Thursday, 23 October 2014

How we crowd-funded $7,000 in 2 months

For a small non-profit like Peace Palette, raising funds is always a challenge.

We have the vision, the people, the plans and the energy to make a world of difference for the people of South Sudan, but how do we fund it? Or more importantly, how do we connect the people who want to help to our work.




It’s never easy, but there have been some innovations in fundraising in recent years that have helped smaller organisations like ours. And recently, we gave one of them a go — crowdfunding.

Crowdfunding has been really popular in recent years in generating funds for art projects. Musicians and authors have been able to raise their own funds for their work, rather than relying on corporations to fund them. And the key part of this are the perks. For an art project, you can create incentives for different donation levels — a copy of the book for $50; a ticket to the launch event for $100; and in some cases, people have been able to be a character in the story for a large donation!

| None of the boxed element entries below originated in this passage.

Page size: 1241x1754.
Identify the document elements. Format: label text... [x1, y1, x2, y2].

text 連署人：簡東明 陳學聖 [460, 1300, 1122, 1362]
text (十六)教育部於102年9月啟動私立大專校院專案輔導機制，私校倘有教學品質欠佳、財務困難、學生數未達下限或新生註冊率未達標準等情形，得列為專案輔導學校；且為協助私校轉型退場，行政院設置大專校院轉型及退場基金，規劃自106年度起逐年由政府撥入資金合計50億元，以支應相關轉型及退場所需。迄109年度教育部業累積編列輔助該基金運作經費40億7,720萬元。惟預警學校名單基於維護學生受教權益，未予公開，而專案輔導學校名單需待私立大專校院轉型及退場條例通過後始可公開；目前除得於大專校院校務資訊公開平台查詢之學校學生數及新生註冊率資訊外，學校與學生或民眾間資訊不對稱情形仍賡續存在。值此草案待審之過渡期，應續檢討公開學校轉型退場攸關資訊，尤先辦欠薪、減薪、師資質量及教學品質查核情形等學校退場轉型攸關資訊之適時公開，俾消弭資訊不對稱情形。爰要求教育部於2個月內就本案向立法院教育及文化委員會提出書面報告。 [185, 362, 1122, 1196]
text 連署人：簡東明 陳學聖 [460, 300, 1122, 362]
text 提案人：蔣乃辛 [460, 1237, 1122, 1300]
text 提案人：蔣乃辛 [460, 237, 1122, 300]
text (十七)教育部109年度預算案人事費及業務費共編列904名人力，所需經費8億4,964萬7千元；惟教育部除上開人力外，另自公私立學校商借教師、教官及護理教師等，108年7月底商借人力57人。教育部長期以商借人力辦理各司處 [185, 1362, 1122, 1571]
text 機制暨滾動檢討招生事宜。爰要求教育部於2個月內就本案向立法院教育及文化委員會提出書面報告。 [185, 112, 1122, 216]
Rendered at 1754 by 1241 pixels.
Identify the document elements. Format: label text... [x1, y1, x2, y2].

So how can we apply this model to charity fundraising?

We weren't exactly sure, but we gave it a go anyway!

We knew that we had to connect people not to Peace Palette, but to the actual work. So we broke it down, made it tangible, and framed it around the plan to buy a maize grinder and use it not only to make food, but to generate funds for the Nhomlau Children’s Centre. Aya's friend, Ian Jones came up with the wonderful name — an aMaizing Social Enterprise.

We had to choose a platform. I had met with Prashan, the founder of Chuffed.org and he had overseen some great successes with similar organisations. And it was important to us that 100% of the donation goes to Peace Palette. Each donor could choose to add an additional amount to support Chuffed.org

 Next was coming up with the perks. We made a list of what we could provide to incentivise each amount, and built it into the site. People always surprise you, and we were surprised by what people were interested in, and what they weren’t. For example, higher priced items such as writing of donors’ names the motorbike (a part of the social enterprise plan) were so popular, we managed to find room for extras!
 The final and most important step was of course promotion. Without promotion, it wouldn't have raised any money at all. So we emailed all of Peace Palette’s contacts, all our personal contacts, promoted it like crazy on social media, included it in newsletters etc etc. And sure enough (thankfully) it began to take off. People obviously connected with the really tangible outcomes of this appeal.
 We set out target at $8000, and while we didn’t quite get there ($7130) it was still a fantastic result for Peace Palette and will go a long way to creating a sustainable, income generating social enterprise at the Nhomlau Children’s Centre.
Once the rainy season is over, we will finally purchase the item to get an aMaizing social enterprise off the ground.

Charlie Syme
Peace Palette volunteer committee member.